▸ **Excerpt provided**:
According to a 2016 estimate, the USA is home to about ten million undocumented immigrants. In the years since those numbers were publicized, the public sentiment toward foreigners seems to have shifted. The minority of U.S. citizens who have a problem with immigrants is getting louder by the year. But is being illegal a crime in and of itself?
Is Being an Undocumented Immigrant a Criminal Violation?
Nowadays, some people seem to think that entering a country unlawfully should be a criminal violation. Several states, including Arizona, have attempted to criminalize the presence of illegal aliens.
But at this point, being an illegal immigrant in the U.S. isn’t a crime. Still, entering the country without going through the proper channels is a civil violation. As such, undocumented immigrants live with the constant threat of discovery and deportation.
Even so, there are many sanctuary cities all across the country. In those places, law enforcement officers aren’t obligated to report illegal residents to ICE. The only reason to involve Immigration and Customs Enforcement would be if an immigrant had committed a criminal offense.

▸ **Written task 1**:
In the passage on undocumented immigrants, what kind of violation is entering the U.S. without going through the proper channels?
▸ **Written task 2**:
Transcribe the passage on undocumented immigrants between "Nowadays, some people" and "discovery and deportation.", inclusive.
▸ **Written task 3**:
Write the next part of the passage on undocumented immigrants, picking up right after its final sentence.

▸ **Extracted material**:

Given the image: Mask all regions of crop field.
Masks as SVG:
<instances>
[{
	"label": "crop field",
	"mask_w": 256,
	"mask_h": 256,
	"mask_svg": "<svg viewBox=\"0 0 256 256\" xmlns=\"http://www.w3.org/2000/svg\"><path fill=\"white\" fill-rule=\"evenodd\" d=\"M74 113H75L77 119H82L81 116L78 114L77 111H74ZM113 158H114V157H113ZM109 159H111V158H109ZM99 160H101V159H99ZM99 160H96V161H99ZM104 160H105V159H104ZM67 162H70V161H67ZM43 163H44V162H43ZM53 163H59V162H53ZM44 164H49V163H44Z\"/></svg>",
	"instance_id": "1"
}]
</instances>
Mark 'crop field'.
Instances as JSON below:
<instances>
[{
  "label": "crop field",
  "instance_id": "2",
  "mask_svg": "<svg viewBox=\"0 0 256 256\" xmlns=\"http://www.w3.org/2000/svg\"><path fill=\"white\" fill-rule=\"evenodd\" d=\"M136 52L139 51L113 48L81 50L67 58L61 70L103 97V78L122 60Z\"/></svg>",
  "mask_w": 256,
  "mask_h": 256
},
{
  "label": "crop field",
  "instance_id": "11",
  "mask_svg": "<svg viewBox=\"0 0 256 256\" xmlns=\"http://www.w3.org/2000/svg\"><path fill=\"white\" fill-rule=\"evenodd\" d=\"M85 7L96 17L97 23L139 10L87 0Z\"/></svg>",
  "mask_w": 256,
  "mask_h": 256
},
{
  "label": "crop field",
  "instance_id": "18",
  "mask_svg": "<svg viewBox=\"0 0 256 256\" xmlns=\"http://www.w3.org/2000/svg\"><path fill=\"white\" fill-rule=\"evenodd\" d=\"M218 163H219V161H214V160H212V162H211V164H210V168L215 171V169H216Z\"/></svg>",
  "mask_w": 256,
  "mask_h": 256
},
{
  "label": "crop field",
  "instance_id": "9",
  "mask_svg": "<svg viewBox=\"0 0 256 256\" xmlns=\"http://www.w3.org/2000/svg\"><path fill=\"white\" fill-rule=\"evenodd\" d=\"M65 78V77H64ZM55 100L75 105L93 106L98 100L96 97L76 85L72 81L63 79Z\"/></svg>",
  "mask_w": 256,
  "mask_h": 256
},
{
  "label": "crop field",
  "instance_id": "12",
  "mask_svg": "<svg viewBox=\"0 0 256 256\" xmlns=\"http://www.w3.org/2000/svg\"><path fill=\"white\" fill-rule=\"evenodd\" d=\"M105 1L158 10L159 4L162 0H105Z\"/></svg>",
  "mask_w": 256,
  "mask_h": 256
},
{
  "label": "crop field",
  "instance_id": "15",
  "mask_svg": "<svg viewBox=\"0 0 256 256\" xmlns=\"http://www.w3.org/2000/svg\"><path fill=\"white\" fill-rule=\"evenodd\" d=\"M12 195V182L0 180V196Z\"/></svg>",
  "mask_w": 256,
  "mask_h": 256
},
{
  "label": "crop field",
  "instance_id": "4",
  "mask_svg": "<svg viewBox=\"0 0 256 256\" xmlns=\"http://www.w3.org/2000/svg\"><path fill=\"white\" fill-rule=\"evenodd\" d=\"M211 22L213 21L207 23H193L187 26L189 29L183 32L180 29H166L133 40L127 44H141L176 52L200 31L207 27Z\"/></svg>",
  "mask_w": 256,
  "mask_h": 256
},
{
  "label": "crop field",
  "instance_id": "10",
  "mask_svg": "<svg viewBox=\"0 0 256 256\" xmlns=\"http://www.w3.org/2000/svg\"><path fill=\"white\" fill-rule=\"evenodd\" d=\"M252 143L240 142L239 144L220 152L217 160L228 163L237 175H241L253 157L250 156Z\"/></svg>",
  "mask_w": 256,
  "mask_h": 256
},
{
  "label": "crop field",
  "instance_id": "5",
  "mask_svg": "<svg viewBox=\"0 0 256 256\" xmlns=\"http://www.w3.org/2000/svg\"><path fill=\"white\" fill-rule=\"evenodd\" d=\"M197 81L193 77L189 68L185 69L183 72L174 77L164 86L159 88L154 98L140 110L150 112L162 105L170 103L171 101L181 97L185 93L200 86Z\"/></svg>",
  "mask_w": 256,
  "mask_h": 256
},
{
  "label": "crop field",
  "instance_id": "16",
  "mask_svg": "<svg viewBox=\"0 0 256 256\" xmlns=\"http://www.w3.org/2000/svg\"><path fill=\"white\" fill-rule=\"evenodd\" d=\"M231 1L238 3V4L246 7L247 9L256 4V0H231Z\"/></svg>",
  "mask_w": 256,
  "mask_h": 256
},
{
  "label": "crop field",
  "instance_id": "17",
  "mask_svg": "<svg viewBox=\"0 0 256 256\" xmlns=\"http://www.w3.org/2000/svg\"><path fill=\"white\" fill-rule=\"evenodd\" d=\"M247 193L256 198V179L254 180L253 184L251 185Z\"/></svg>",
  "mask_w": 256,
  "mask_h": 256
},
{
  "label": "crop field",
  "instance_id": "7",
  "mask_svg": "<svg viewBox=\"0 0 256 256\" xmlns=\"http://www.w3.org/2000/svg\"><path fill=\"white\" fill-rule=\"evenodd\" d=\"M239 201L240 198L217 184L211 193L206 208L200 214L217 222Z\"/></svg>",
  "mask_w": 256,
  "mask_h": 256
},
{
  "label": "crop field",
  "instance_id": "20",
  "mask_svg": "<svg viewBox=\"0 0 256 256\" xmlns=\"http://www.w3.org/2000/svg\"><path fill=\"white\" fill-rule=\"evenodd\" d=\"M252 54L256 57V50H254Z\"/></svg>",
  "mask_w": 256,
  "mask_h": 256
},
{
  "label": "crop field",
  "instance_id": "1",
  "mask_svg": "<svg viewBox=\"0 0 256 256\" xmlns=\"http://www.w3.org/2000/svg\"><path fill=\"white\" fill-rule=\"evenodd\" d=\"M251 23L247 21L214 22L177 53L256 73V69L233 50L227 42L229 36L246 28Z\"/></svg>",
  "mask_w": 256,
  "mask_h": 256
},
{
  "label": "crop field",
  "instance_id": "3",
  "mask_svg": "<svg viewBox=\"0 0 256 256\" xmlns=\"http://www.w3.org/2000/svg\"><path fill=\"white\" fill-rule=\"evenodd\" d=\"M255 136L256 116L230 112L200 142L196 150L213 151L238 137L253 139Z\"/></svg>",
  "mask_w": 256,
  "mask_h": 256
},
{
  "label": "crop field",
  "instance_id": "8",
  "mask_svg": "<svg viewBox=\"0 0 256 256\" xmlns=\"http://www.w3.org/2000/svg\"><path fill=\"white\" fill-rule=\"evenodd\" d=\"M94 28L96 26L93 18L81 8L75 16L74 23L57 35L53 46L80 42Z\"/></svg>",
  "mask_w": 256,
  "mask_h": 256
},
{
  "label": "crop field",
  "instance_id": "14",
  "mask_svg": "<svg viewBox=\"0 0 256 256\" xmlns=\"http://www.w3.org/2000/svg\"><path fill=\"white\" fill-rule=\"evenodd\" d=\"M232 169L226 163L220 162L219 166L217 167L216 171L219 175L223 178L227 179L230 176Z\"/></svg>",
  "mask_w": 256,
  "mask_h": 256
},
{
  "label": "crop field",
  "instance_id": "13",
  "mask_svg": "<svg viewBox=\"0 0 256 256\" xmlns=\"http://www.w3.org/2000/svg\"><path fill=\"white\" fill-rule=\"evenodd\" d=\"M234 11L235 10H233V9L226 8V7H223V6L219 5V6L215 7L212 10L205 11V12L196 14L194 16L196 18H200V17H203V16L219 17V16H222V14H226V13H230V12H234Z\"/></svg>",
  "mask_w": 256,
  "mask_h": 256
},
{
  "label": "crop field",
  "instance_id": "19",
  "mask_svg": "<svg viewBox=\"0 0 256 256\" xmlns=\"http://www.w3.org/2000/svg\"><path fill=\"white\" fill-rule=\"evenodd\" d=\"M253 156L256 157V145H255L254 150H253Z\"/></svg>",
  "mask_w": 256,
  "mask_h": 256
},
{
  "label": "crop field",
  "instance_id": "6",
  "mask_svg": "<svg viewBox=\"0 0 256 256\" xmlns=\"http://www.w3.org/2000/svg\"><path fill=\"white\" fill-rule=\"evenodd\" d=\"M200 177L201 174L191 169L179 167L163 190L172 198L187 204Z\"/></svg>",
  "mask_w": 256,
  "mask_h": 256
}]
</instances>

▸ **Written reply 1**:
It is a civil violation.

▸ **Written reply 2**:
Nowadays, some people seem to think that entering a country unlawfully should be a criminal violation. Several states, including Arizona, have attempted to criminalize the presence of illegal aliens.
But at this point, being an illegal immigrant in the U.S. isn’t a crime. Still, entering the country without going through the proper channels is a civil violation. As such, undocumented immigrants live with the constant threat of discovery and deportation.

▸ **Written reply 3**:
Because of that, most undocumented immigrants make it a point to live within the lines of the law. With that in mind, we wanted to talk about how these people might navigate the legal gray area they live in.
How Often Do Undocumented Immigrants Break the Law?
As you know, some citizens feel a sense of unease when thinking about undocumented immigrants. Still, most illegal immigrants are law-abiding residents of the country. In fact, studies show that citizens commit crimes at a much greater rate than illegal aliens.
Contrary to popular belief, immigrants even pay consumption, sales, and property taxes. On top of that, many also pay income taxes. Sadly, they’re not eligible for any of the social programs those tax dollars pay for.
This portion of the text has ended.